​Pazarlama mı yoksa iletişim mi? Hangisi sosyal medyanın kimliği?

Günümüzde sosyal medya pazarlama iletişiminde etkin bir rol oynamaya başlamışken, Red and Grey Media Kurucu Ortağı Furkan Reis de konu ile ilgili bir yazı kaleme aldı.

Sosyal medya mecralarını kullanan markaların kafası bir konuda karışık. Sosyal medya üzerinden yaptığımız şey pazarlama mı yoksa iletişim mi? Günümüzde bu iki konu birbirine çok yakın hatta iç içe değerlendiriliyor. “Pazarlama İletişimi” diye bir kavram var. Bu kavram çok eski bir kavram değil. Peki bu iç içe durumu nasıl doğru yönetebiliriz?

Öncelikle şunu belirtmek gerekir. Dijital pazarlama dediğinizde akla ilk sosyal medya gelmez. Adwords gelir, programatik gelir, potansiyel satış datası toplayan kampanyalar gelir. Özel bir hedefe odaklanmış kampanyalar gelir. Satış yapmak, müşteriye bir ürünü inceletmek, bir videoyu izletmek… Hepsi bir hedeftir. Müşteriyi hedeflenen davranışı yapmaya yönlendiren kampanyalar birçok mecra üzerinden yürütülebilir. Dijital pazarlama deyince ilk akla gelen bunlardır.

Peki sosyal medya dijital pazarlama için kullanılamaz mı? Kesinlikle kullanılabilir. Facebook’un reklam türlerinden sadece birkaçı iletişim odaklı kullanılıyor. Bir web sitesine trafik çektiğiniz, müşterilerinize form doldurttuğunuz reklam modelleri de var. Bu reklam modelleri kullanılarak hedefe yönelik kampanyalar kurgulanabilir. Instagram’da Twitter’da yine benzer reklam modelleri görmek mümkün. Detaylı hedefleme, ölçülebilirlik, anlık raporlama, optimizasyon gibi avantajlar sosyal medya mecraları üzerinden pazarlama yapmayı mümkün kılıyor.

Paylaşılan içerik de pazarlama olmuyor mu bu durumda? Eğer sürekli ürünlerinizden hizmetlerinizden bahsediyorsanız evet pazarlama oluyor. Kullanıcılar da zaten tam olarak bunu sevmiyorlar. Sokakta, televizyon karşısında, internette, kısacası her alanda pazarlama faaliyetlerine maruz kalan kullanıcı, iletişim ihtiyacını gidermek için vakit geçirdiği sosyal medyada bu tip bir içerik akışına maruz kalınca markadan uzaklaşıyor.
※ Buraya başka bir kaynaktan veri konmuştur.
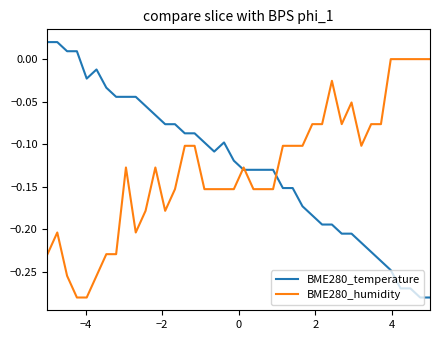

True or false: BME280_temperature and BME280_humidity intersect in this chart.

True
Çözüm basit. Rutin içerik planlarının daha iletişim odaklı, kullanıcıyı dinleyen, anlayan, fayda sunan ve çift taraflı iletişimi destekleyen tonda olması gerekiyor. Eğer ürün satmak isteniyorsa bu durumda doğru reklam planlaması ile kullanıcının karşısına çıkmak gerekiyor.
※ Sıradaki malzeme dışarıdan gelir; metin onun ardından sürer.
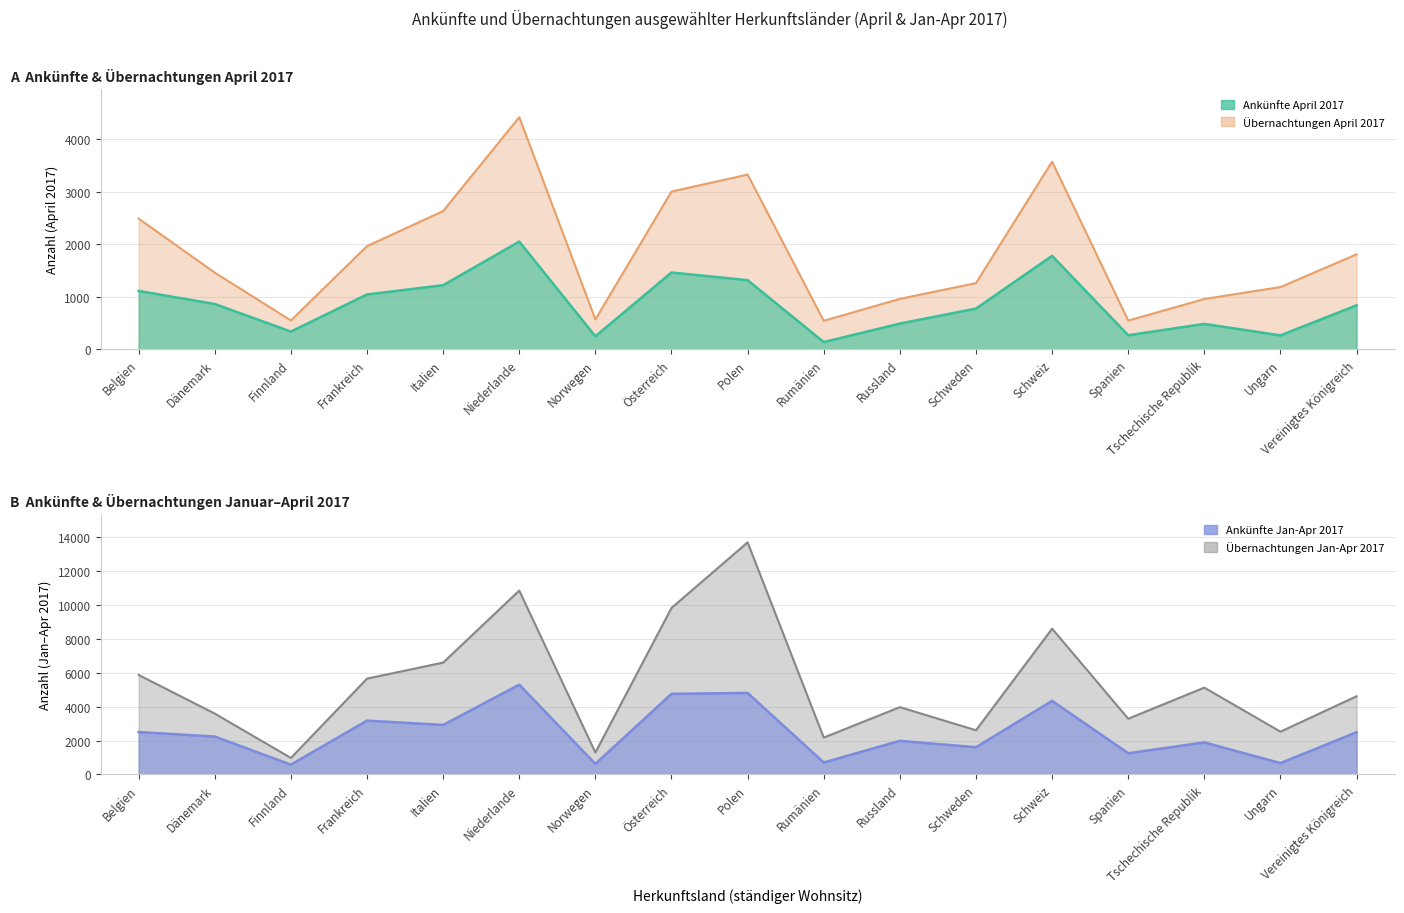

Does the chart display data point markers on the line(s)?

No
İki farklı yol, iki farklı amaç, iki farklı metriklerle ölçülüyor. İkisinin hedefi farklı. Birisi konuşmayı, konuşturmayı, diğeri ise talep yaratmayı, satın aldırmayı hedefliyor. Zaten bu iki yolun anahtar performans göstergeleri de farklı. Bir sonraki yazının konusunu da bu ölçüm metotları oluşturacak sanırım.